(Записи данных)
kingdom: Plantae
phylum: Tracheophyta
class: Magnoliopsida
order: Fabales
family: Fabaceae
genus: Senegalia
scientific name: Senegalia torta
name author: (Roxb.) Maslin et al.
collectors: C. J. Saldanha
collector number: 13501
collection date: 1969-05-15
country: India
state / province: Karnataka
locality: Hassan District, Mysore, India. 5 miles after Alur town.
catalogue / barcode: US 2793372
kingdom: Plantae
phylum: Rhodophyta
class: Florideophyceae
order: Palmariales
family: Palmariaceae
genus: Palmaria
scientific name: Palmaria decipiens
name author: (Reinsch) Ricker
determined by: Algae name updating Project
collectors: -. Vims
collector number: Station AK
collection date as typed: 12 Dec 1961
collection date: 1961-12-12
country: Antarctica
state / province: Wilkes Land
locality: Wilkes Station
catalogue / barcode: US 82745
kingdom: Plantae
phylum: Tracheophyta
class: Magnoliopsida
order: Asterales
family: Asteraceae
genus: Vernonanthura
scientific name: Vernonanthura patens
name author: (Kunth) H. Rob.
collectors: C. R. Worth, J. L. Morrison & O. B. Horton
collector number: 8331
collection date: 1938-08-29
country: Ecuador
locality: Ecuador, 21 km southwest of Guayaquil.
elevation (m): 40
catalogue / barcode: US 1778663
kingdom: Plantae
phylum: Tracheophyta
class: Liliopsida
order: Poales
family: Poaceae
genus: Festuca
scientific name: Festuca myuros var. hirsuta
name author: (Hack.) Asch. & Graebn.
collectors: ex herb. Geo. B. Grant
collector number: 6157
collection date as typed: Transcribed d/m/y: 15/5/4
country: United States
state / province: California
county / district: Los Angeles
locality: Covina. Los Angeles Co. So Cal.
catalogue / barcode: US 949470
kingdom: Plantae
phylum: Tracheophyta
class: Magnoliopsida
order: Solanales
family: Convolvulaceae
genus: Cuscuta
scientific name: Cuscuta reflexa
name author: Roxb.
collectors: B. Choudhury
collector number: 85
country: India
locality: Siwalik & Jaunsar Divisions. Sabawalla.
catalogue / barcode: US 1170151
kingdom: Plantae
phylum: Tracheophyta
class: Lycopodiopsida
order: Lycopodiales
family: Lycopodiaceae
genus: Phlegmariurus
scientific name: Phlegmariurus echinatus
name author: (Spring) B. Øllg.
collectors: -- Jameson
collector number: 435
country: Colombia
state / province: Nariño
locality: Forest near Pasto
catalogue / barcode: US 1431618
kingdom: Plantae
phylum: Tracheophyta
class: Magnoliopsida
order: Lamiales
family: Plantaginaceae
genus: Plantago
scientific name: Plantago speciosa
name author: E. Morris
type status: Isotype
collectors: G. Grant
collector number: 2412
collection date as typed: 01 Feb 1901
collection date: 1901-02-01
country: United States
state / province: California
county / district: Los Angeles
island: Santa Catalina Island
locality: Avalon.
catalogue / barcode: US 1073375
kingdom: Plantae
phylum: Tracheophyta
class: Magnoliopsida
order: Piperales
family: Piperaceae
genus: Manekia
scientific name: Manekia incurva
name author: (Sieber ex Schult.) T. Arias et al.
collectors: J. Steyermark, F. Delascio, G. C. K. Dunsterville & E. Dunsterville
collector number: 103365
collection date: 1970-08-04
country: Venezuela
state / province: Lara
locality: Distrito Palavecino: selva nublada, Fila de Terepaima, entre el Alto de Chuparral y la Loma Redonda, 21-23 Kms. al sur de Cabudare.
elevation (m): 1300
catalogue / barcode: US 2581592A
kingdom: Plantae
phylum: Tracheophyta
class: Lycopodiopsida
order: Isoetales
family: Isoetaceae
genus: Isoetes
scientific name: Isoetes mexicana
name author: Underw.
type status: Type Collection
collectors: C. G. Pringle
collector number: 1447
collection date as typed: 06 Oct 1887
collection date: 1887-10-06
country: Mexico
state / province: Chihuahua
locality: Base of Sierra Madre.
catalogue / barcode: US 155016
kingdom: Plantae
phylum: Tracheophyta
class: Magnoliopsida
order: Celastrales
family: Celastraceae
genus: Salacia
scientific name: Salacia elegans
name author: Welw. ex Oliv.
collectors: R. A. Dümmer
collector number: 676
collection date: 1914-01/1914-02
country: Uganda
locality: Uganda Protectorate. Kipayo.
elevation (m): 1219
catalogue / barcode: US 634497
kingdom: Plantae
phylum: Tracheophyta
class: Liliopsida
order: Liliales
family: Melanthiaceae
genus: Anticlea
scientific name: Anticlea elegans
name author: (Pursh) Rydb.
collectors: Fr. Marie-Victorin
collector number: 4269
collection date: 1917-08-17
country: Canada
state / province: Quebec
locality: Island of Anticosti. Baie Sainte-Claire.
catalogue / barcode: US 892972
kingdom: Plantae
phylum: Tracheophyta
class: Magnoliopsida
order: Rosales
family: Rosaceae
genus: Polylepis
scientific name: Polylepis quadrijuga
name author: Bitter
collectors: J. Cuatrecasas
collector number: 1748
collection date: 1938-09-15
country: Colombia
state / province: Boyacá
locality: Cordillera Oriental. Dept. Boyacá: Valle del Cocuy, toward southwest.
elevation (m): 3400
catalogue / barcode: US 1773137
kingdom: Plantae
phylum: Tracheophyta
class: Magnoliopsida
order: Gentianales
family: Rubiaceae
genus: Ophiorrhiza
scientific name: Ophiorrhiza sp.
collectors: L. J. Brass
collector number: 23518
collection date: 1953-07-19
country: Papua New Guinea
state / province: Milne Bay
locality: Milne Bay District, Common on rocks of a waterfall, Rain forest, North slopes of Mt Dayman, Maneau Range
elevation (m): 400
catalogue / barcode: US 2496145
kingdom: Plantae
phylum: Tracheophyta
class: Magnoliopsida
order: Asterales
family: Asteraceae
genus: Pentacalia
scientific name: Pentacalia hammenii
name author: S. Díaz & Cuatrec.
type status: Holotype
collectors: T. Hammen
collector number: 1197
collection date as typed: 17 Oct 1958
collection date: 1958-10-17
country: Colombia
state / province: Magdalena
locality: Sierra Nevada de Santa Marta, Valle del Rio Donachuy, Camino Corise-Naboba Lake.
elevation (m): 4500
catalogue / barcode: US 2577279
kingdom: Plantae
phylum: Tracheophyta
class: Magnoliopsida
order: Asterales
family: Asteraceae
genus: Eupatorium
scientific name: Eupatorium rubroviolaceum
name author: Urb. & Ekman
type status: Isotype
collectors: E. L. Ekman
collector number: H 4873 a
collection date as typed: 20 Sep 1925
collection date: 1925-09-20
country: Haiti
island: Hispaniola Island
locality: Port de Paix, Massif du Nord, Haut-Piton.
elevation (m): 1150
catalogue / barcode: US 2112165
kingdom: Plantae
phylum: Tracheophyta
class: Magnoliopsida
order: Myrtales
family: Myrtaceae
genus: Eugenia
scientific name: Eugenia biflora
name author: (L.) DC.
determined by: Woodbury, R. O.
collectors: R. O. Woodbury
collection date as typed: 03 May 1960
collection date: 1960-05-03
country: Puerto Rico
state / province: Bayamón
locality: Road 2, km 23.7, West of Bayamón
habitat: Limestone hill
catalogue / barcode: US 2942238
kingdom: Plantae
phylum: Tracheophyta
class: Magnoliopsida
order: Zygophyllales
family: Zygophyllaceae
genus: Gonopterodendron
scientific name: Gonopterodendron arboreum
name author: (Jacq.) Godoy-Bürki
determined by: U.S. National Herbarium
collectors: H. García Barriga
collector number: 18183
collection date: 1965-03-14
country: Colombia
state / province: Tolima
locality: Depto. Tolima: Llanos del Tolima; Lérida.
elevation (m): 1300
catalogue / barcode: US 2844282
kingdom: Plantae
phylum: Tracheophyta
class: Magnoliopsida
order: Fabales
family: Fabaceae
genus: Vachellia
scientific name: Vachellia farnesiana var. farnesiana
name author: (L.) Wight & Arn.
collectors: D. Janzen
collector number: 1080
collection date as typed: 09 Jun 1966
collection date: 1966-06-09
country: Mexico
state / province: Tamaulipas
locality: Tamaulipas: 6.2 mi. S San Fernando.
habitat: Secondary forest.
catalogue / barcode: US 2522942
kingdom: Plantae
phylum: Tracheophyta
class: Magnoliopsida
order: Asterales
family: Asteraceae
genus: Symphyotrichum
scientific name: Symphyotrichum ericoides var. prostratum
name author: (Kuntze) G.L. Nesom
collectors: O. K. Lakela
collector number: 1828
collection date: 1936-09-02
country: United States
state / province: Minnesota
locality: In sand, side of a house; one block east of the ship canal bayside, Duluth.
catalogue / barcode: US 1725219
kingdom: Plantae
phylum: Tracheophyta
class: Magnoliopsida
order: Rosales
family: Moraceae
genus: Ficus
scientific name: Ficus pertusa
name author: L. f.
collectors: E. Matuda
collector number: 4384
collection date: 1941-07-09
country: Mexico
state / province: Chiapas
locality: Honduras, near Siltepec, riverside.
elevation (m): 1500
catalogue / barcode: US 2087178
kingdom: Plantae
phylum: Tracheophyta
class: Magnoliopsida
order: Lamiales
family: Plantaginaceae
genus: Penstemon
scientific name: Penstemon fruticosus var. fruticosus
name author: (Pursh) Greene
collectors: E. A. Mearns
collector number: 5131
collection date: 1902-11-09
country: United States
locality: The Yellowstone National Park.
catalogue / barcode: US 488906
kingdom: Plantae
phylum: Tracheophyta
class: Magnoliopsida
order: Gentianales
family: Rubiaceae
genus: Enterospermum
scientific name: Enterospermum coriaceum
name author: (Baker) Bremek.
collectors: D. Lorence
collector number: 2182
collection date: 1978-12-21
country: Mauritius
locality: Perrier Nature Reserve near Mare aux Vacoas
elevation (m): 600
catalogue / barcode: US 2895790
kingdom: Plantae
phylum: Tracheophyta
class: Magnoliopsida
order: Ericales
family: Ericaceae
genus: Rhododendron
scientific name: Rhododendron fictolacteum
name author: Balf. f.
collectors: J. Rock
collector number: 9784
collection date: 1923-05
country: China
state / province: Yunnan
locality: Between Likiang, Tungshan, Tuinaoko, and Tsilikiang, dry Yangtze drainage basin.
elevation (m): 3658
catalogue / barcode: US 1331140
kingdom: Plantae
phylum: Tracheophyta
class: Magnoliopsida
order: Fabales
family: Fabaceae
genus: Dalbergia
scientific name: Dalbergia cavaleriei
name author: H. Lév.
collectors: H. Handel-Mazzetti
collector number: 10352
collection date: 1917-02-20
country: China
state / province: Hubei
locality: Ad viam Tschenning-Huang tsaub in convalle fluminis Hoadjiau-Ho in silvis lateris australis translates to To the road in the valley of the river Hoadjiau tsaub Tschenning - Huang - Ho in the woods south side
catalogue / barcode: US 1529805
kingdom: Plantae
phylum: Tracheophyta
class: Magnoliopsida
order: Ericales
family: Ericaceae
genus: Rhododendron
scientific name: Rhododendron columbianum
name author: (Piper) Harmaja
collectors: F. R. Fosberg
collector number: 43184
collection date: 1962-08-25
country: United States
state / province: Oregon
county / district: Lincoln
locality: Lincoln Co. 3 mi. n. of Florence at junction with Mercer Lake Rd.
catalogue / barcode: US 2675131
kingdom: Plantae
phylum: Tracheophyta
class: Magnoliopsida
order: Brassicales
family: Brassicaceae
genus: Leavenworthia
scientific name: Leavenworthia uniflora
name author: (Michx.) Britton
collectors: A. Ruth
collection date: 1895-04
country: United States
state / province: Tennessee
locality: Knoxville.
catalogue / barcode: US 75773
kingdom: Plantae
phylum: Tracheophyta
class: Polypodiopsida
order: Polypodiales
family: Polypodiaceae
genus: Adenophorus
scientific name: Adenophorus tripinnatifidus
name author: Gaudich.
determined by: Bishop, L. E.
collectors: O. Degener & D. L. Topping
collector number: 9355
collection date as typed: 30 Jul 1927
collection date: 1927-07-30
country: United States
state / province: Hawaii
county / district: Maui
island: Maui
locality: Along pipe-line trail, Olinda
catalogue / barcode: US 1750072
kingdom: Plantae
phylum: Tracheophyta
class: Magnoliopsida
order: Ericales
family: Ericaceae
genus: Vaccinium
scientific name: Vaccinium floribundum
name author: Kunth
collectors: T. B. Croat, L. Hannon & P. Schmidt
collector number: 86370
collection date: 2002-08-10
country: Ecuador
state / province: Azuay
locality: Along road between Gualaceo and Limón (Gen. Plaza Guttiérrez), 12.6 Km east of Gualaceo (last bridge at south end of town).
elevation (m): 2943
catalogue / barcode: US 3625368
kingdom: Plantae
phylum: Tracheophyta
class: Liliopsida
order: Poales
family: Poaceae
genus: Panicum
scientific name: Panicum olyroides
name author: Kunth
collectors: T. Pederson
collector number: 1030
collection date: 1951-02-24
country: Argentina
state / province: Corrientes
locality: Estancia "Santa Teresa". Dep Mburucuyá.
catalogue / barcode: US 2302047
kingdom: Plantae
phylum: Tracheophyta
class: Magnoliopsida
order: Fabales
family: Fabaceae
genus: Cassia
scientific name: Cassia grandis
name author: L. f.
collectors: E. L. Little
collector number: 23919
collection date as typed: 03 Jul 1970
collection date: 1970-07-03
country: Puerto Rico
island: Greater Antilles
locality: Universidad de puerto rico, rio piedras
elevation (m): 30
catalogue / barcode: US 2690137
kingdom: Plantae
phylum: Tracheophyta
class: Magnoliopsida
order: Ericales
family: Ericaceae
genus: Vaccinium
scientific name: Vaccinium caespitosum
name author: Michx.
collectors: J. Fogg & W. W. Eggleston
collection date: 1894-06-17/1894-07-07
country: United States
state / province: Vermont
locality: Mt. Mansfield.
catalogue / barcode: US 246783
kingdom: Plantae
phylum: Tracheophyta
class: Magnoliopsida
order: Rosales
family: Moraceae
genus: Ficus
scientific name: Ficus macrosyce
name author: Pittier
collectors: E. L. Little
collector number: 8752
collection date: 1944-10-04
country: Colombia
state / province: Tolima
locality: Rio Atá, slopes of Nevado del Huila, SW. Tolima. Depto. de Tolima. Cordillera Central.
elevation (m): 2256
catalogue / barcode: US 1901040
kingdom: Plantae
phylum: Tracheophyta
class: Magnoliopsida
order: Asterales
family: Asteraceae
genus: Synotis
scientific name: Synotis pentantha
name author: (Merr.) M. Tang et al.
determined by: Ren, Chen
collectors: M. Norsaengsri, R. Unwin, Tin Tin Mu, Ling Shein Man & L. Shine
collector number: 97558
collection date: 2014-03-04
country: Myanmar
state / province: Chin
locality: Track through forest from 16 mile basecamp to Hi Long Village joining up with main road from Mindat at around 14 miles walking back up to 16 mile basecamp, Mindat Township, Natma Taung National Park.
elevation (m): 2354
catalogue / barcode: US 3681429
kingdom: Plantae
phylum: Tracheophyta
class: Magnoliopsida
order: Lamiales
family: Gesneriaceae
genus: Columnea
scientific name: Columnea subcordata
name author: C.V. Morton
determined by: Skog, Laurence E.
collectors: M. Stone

Что требуется: Представьте в виде нумерованного списка строки от самого начала записей до строки, содержащей «locality: Wilkes Station», включительно. Пустые строки в список не включайте.

Результат ниже:
1. kingdom: Plantae
2. phylum: Tracheophyta
3. class: Magnoliopsida
4. order: Fabales
5. family: Fabaceae
6. genus: Senegalia
7. scientific name: Senegalia torta
8. name author: (Roxb.) Maslin et al.
9. collectors: C. J. Saldanha
10. collector number: 13501
11. collection date: 1969-05-15
12. country: India
13. state / province: Karnataka
14. locality: Hassan District, Mysore, India. 5 miles after Alur town.
15. catalogue / barcode: US 2793372
16. kingdom: Plantae
17. phylum: Rhodophyta
18. class: Florideophyceae
19. order: Palmariales
20. family: Palmariaceae
21. genus: Palmaria
22. scientific name: Palmaria decipiens
23. name author: (Reinsch) Ricker
24. determined by: Algae name updating Project
25. collectors: -. Vims
26. collector number: Station AK
27. collection date as typed: 12 Dec 1961
28. collection date: 1961-12-12
29. country: Antarctica
30. state / province: Wilkes Land
31. locality: Wilkes Station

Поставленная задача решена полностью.